WHAT THE EXERCISE ASKS: Transcribe each line of text in the material below precisely as it appears, omitting the pictures.

DATASET RECORDS:
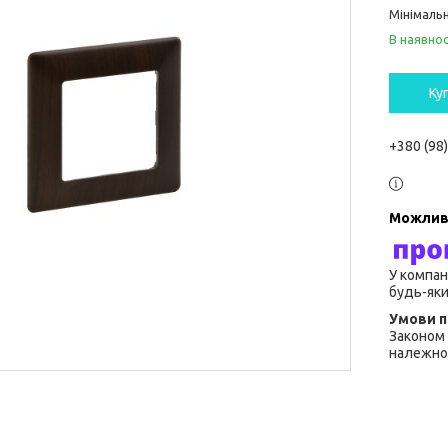
Мінімальн
В наявнос
Ку
+380 (98
У компан
будь-яки
Законом 
належної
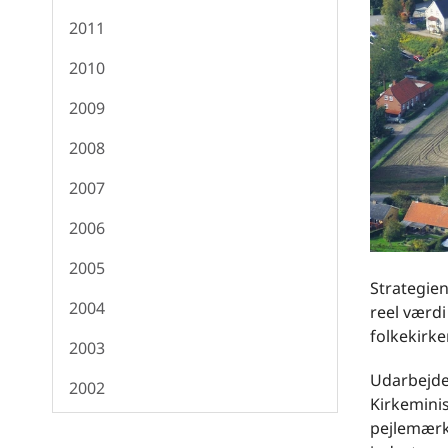
2011
2010
2009
2008
2007
2006
2005
Strategien 
2004
reel værdi
folkekirke
2003
Udarbejdel
2002
Kirkeminis
pejlemærke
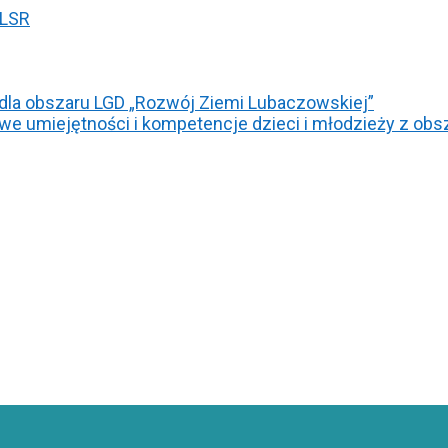
 LSR
 dla obszaru LGD „Rozwój Ziemi Lubaczowskiej”
-nowe umiejętności i kompetencje dzieci i młodzieży z o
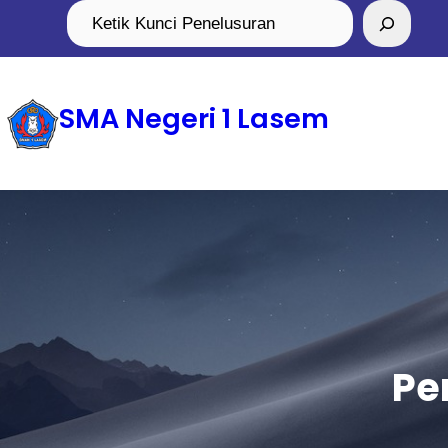
SMA Negeri 1 Lasem
Pe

RESPONSE AREA:
Мінімальн
В наявнос
Ку
+380 (98
У компан
будь-яки
Законом 
належної
2011
2010
2009
2008
2007
2006
2005
Strategien 
2004
reel værdi
folkekirke
2003
Udarbejdel
2002
Kirkeminis
pejlemærke
 LSR
 dla obszaru LGD „Rozwój Ziemi Lubaczowskiej”
-nowe umiejętności i kompetencje dzieci i młodzieży z o
SMA Negeri 1 Lasem
Pe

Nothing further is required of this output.